Confidence in this Review

3-Expert (read the paper in detail, know the area, quite certain of my opinion)


Reviewer 5

Summary

This paper discusses an interesting problem of approximately recovering an underlying matrix evolving over time. The paper establishes error bound for the proposed model in both the matrix sensing and matrix completion scenarios. The analysis is complete and the experiments are sufficient.

Qualitative Assessment

The paper is well written and the result looks promising. The followings are my concerns on the paper: 1. The authors do not define D_1 in Theorem 3.4, which is critical. I guess here D_1 denotes an absolute constant. If sigma_1=sigma_2=0, then Theorem 3.4 argues that the proposed model exactly recovers the underlying matrix, if the sample complexity is O(rn) (set w_t=1/d for all t). 2. Are the error bounds in Theorem 3.4 and Theorem 3.8 tight? It would be better if a lower bound could be given. 3. I would suggest the authors state how the result of Theorem 3.1 leads to Theorem 3.4 and Theorem 3.8 explicitly.

Confidence in this Review

2-Confident (read it all; understood it all reasonably well)


Reviewer 6

Summary

This papers deals with the problems of matrix completions and matrix sensing when some temporal depency is taken into account. They propose a locally weighted low rank estimator and provide an upperbound for the reconstruction error.

Qualitative Assessment

General comments - The paper is clearly written and easy to follow. However, the presentation is slightly misleading. In introduction and section 2, the authors start presenting the problem as a general dynamical problem but then end up focusing on the random walk dynamic which is very specific. - In the supplementary, line 476 why can non-commutative Bernstein inequality be applied? The matrices appearing in the sum are not necessarily independent. Indeed the random variables $h^t$ for $t =1..d$ defined in (3) are not independent (if an index $(i,j)$ is measured twice at two different dates $s$ and $t$, then $X_{ij}^s$ and $X_{ij}^t$ are correlated through the random walk noise $\epsilon_t$).

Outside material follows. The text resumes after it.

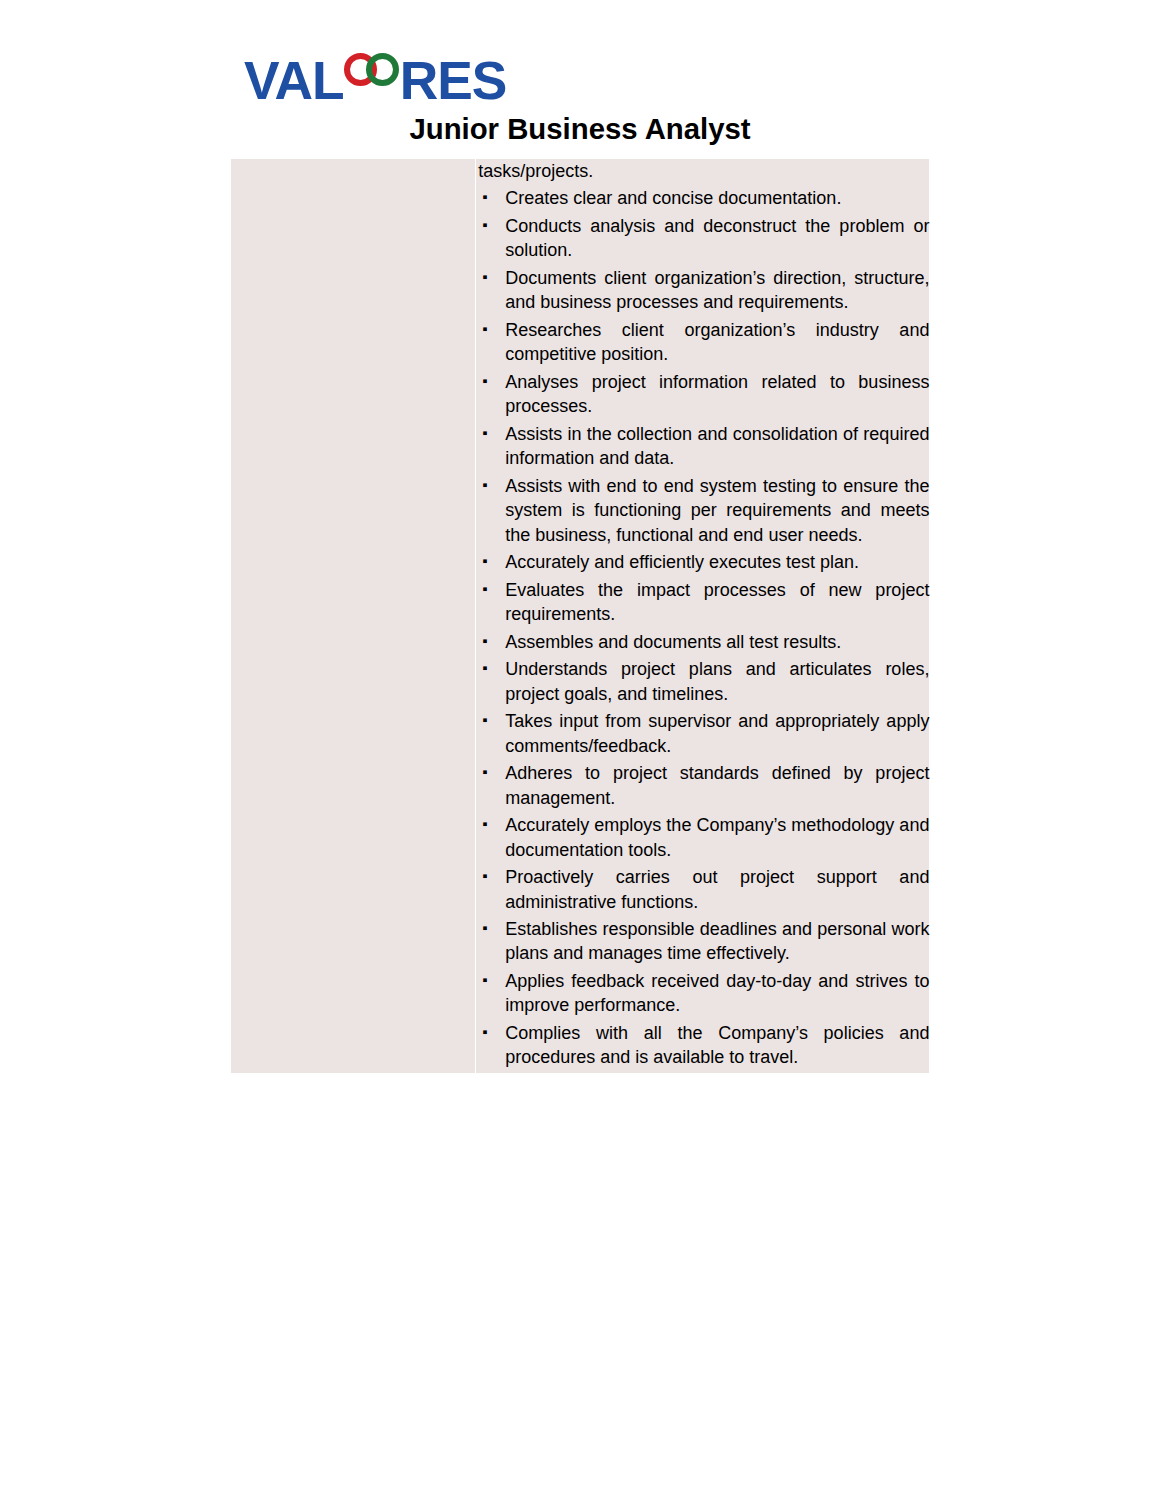VAL RES
Junior Business Analyst
| | tasks/projects. Creates clear and concise documentation. Conducts analysis and deconstruct the problem or solution. Documents client organization’s direction, structure, and business processes and requirements. Researches client organization’s industry and competitive position. Analyses project information related to business processes. Assists in the collection and consolidation of required information and data. Assists with end to end system testing to ensure the system is functioning per requirements and meets the business, functional and end user needs. Accurately and efficiently executes test plan. Evaluates the impact processes of new project requirements. Assembles and documents all test results. Understands project plans and articulates roles, project goals, and timelines. Takes input from supervisor and appropriately apply comments/feedback. Adheres to project standards defined by project management. Accurately employs the Company’s methodology and documentation tools. Proactively carries out project support and administrative functions. Establishes responsible deadlines and personal work plans and manages time effectively. Applies feedback received day-to-day and strives to improve performance. Complies with all the Company’s policies and procedures and is available to travel. |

Hence the sum appearing line 442 is not a sum of independent matrices. If Bernstein cannot be used then Theorem 3.8 is not proved. - The dynamic proposed in the paper is not stationary which hurts the asymptotic consistency of the results. Since the matrix process follows a random walk, its entries are not bounded as $t$ tends to infinity. Hence in Theorem 3.8 $a$ tends to infinity and so does the upper bound. - The choice of truncating Netflix dataset is very questionable, indeed a 0.74 visible entry ratio is very high (less than 0.001 in the original dataset). It would be interesting to know the results without the truncation.

Confidence in this Review

2-Confident (read it all; understood it all reasonably well)